At nights people gather on the balcony to dry off and drink, chat, chill. Sometimes people play guitar, uke, sing. And they’re not all the shit, pretentious types either. Makes me want to buy a uke and learn how to play it – if there’s one thing that travelling has taught me it’s that I don’t have enough life skills to bring to the table. You go for food en mass. My favourite places are these ace little street food areas by the main road, a collection of stalls run by different people and each serving different dishes, plastic chairs and tables all set up, mystery water ready to drink if you dare. It’s where the Thais go to eat, and though sometimes you get food different to what you thought you’d ordered, and the hygiene standards are lax as fuck, it’s the best kind of experience. And the food is DELICIOUS and cheap. Last night I had crispy noodle soup – really thick, glutinous broth with huge slices of pork and the crispy noodles that exist in all your best food-related dreams. It cost 30 baht, less than a pound.
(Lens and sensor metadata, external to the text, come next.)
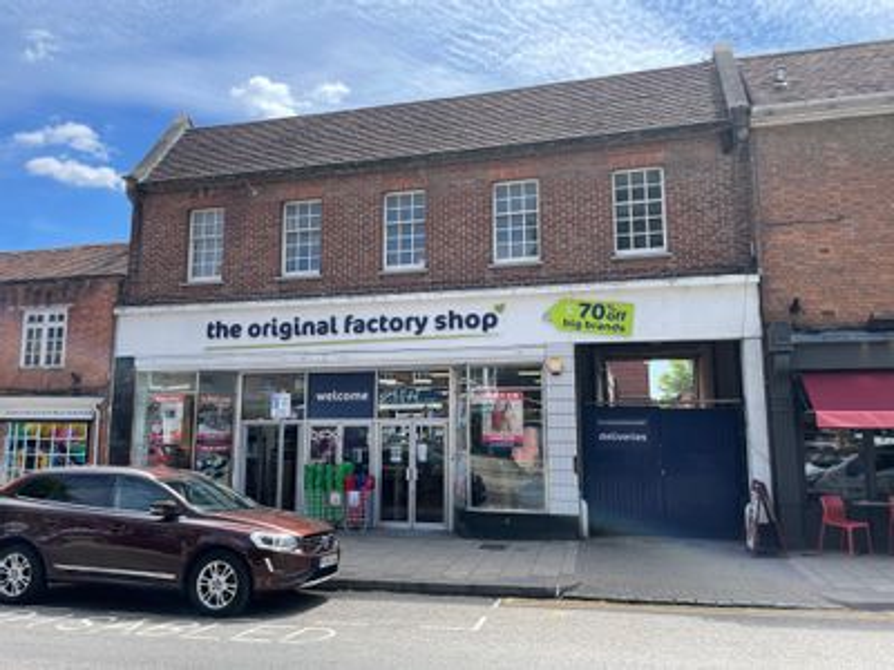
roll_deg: +0.2
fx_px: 671
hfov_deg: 67.3
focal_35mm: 26
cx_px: 447
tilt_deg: +8.2
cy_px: 335
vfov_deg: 53.1
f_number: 1.6
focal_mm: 4.2
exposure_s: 1/1383
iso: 32
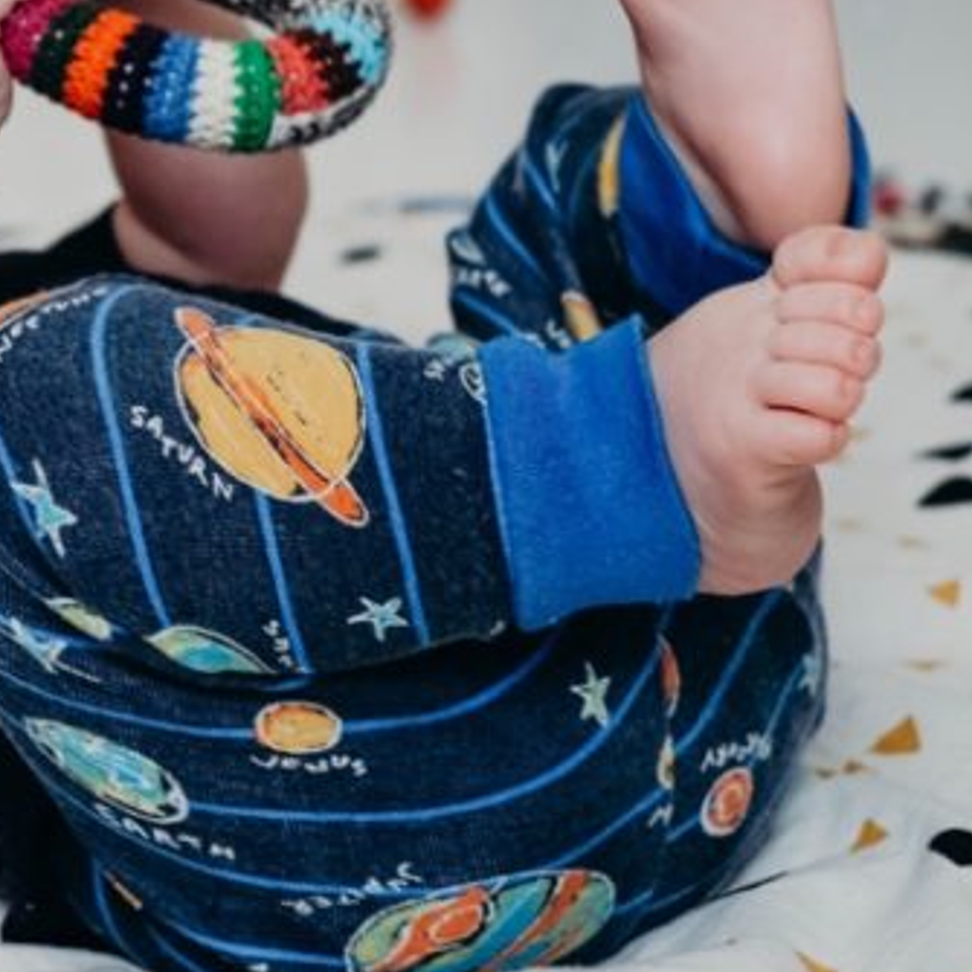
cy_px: 441
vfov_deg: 13.5
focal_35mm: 129
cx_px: -276
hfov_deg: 13.1
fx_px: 4098
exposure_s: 1/60
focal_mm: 35
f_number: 4
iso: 400
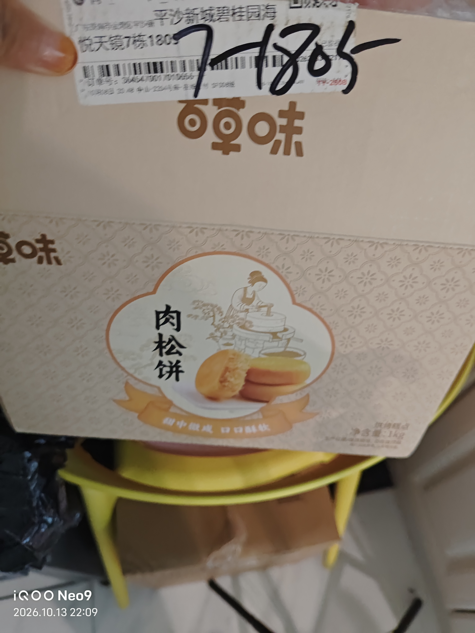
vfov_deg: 73.9
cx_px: 238
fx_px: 421
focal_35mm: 23
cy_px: 316
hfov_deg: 58.9
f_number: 1.88
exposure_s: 1/33.3
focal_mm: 5.56
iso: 2959
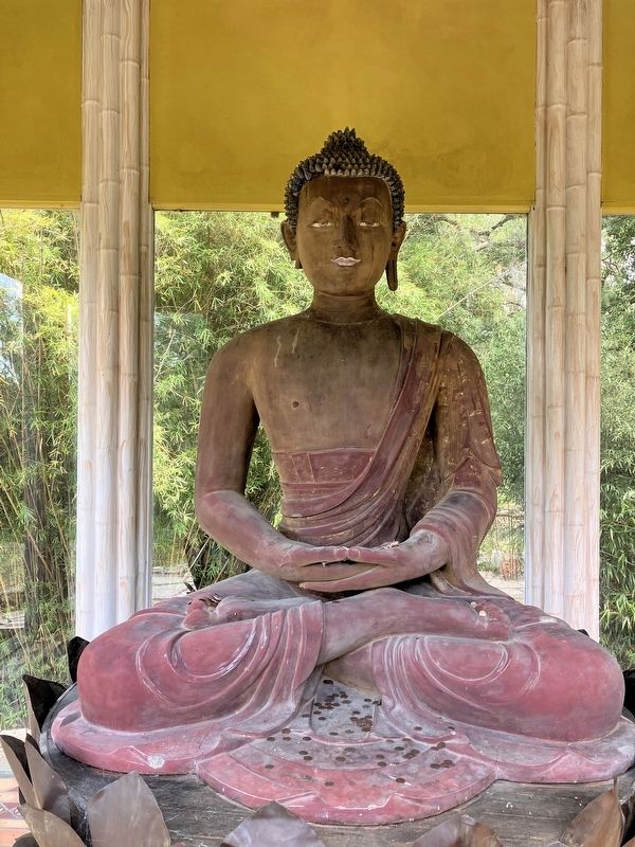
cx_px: 318
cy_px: 424
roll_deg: -1.0
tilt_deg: +0.5
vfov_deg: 63.4
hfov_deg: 49.7
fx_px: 685
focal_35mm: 28
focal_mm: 3.99
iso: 40
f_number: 1.8
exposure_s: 1/121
I’m bloody loving it out here. Different places and cultures and FOODS and people all the bloody time. The more you travel the more you discover that you want to do. I HAVE to go to Myanmar. I have to see Laos, especially the underground city. I’d love to go back to Vietnam and check out the off-the-beaten-track places and the stuff I missed first time around. I want to go to the Cambodian island that Hartley and Callie worked on because it looks like paradise, and I guess I could cope with seeing some pristine Thai islands as well. And that’s just the places right next door. China is a must now – it sounds like a fucking hard slog but hard is GOOD, right? It pushes your boundaries, tests you. Also Japan, South Korea, Nepal. Indonesia. I want to see (my old school chum) Penny in Malaysia. But I want to go to stranger places, too; places not everybody would go to: what’s in Turkmenistan? Can you go through Central Asia then the middle East and down through the African continent overland? Without facing death, rape or torture? That’d be pretty fuckin’ ace, right?

I’ve been doing a lot of thinking about travelling and studying and not as much tourism as you’d hope in Chiang Mai. Gotta prioritise, though. Can’t fuck up this course. I did go to a Wat having a celebration, and played out during Songkran, and had some damn good nights out with some good human beings. Tonight we’ll go see some Muy Thai fights and I’ll do a cookery course in the next few days, and me and a girl in my dorm are going to trek it up to a hill temple just outside of town even though I haven’t exercised in a month and a half and I’ll probably die. I met someone who went out with a girl who played roller derby and was thrilled to be able to chat derby for a while to someone who already had an interest. I mostly want to meet another roller girl and see if I can set up a team, or at the very least get some kind of roller skating back in my life. I can’t cope with all this non-skating that’s going on. Never thought I’d miss being forced to do more push-ups than my body can take, but apparently I do. Maybe I’ll take up Muy Thai instead and learn how to become aggressive – grrrrrrrrr! – and add that to my roller derby repertoire when I eventually find some people to play with/for.

I’m rambling. Excuse me. Blame the OBNOXIOUS heat, and the fact that I’m procrastinating. OK. Back to it. A couple of hours of study and then back out into Songkranland for the final day of the celebration. Get in.